Affaire d’espionnage chinoise : un activiste de la démocratie condamné en Allemagne
Berlin – Un activiste chinois,impliqué dans des mouvements pro-démocratie et ayant des liens avec le Dalaï Lama,a été condamné à plus de quatre ans de prison en Allemagne pour avoir espionné pour le gouvernement chinois. L’affaire, révélée par l’International Consortium of Investigative Journalists (ICIJ), met en lumière les efforts croissants de Pékin pour infiltrer et réprimer les dissidents à l’étranger.
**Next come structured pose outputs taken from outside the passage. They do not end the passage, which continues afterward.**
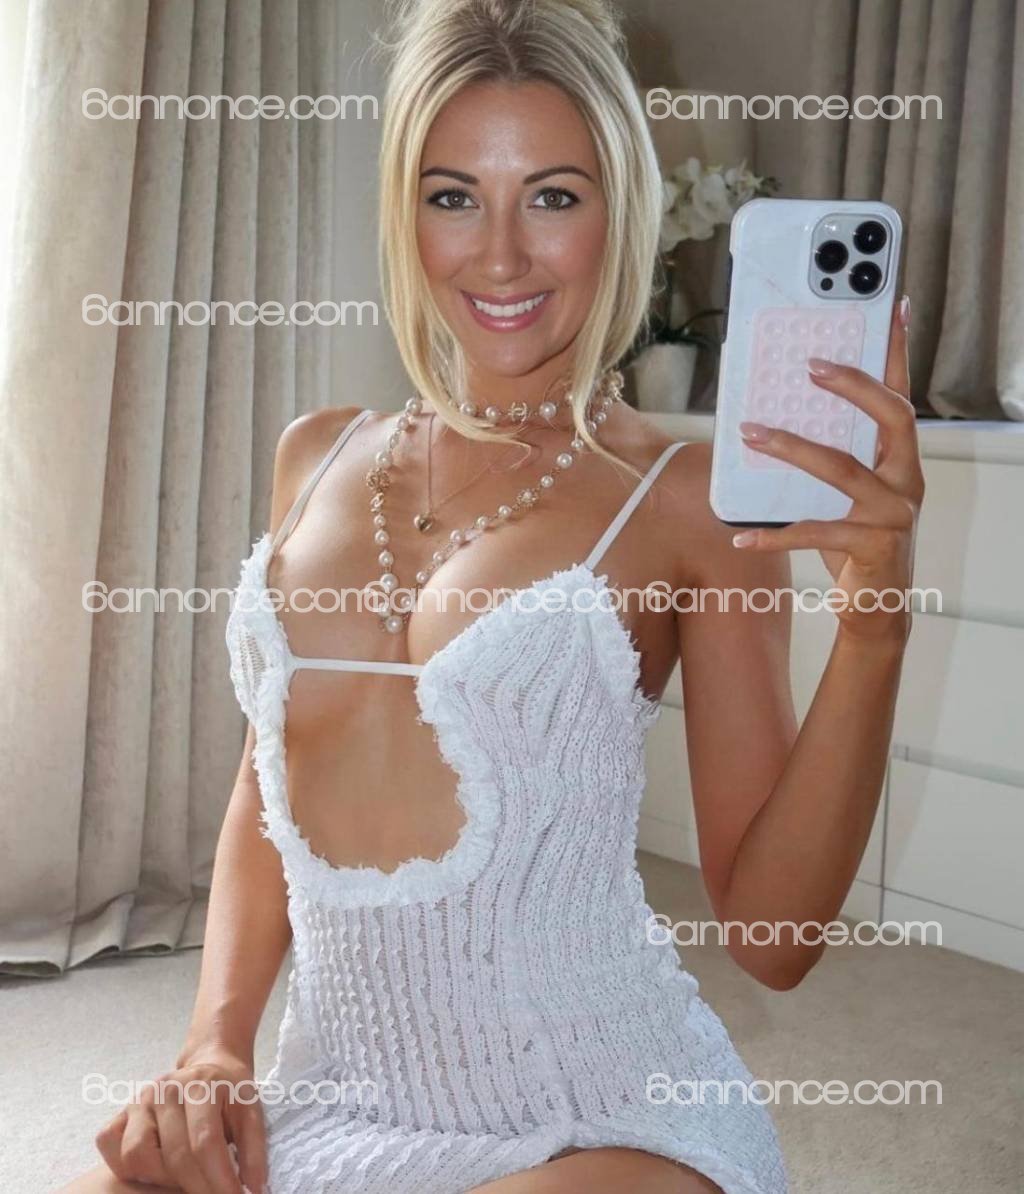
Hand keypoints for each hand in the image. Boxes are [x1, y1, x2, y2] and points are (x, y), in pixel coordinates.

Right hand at [94, 1045, 266, 1192]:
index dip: (220, 1179)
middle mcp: (164, 1089)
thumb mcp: (252, 1113)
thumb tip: (255, 1189)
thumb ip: (254, 1151)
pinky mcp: (121, 1114)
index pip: (206, 1142)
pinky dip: (129, 1168)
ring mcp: (139, 1101)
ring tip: (186, 1181)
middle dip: (198, 1187)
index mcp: (200, 1084)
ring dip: (161, 1180)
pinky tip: (157, 1171)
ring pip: (137, 1156)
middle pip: (174, 1155)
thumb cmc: (230, 1094)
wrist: (210, 1067)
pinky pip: (112, 1148)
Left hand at [733, 294, 923, 645]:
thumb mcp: (846, 493)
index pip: (901, 394)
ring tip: (750, 433)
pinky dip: (776, 533)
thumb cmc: (856, 540)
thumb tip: (771, 417)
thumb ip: (829, 456)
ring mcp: (894, 513)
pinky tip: (741, 536)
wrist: (877, 606)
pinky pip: (817, 531)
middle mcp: (907, 478)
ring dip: (792, 448)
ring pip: (842, 469)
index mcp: (901, 458)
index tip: (891, 304)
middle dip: (852, 385)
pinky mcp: (874, 547)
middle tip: (809, 364)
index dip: (898, 351)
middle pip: (890, 417)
L’homme, dont le nom complet n’a pas été divulgué, était présenté comme un fervent défenseur de la démocratie en Chine. Il a été décrit par d’autres militants comme discret et calme avec les figures établies du mouvement, mais agressif et confiant avec les nouveaux venus. En 2017,il avait participé à une délégation de défenseurs de la démocratie chinoise qui s’était rendue en Inde pour rencontrer des représentants du Parlement tibétain en exil et le Dalaï Lama.
Les autorités allemandes ont établi que cet activiste, qui avait également une carrière d’homme d’affaires, travaillait en réalité pour les agences de renseignement chinoises. Il est accusé d’avoir infiltré des groupes anticommunistes en Europe et de collecter des informations sur les dissidents chinois vivant à l’étranger.
Cette condamnation intervient alors que les services de renseignement occidentaux s’alarment de la multiplication des cas d’espionnage et d’ingérence de la Chine. Plusieurs ressortissants chinois ont déjà été accusés d’œuvrer pour Pékin dans le but de surveiller,intimider et réprimer les voix critiques à l’étranger.
Tienchi Martin-Liao, une défenseure des droits de l’homme taïwanaise et ancienne collègue de l’activiste condamné, a déclaré à l’ICIJ qu’elle n’était pas surprise par le verdict. Elle a souligné que l’affaire n’était qu’un exemple parmi d’autres et que de nombreux “doubles agents” opéraient déjà dans les sociétés occidentales.
Un problème persistant : l’espionnage chinois à l’étranger
L’infiltration de dissidents et la collecte d’informations par des agents chinois ne sont pas un phénomène nouveau. Depuis des années, des rapports font état de tentatives d’ingérence politique, de vol de propriété intellectuelle et de surveillance des communautés chinoises à l’étranger.
Les méthodes employées par Pékin sont variées : utilisation de réseaux d’influence, de cyberattaques, de pressions économiques et de menaces contre les familles restées en Chine. Les cibles incluent les militants pro-démocratie,les défenseurs des droits de l’homme,les journalistes,les universitaires et les entreprises.
Les pays occidentaux peinent à contrer efficacement ces activités. Un manque de coordination entre les services de renseignement, des lacunes législatives et une méconnaissance des tactiques chinoises constituent des obstacles majeurs. La condamnation de cet activiste en Allemagne pourrait servir d’avertissement et inciter les gouvernements européens à renforcer leurs efforts de lutte contre l’espionnage chinois.
Un appel contre le verdict du 30 septembre a été annoncé et peut être déposé dans les sept jours. L’affaire reste donc à suivre de près.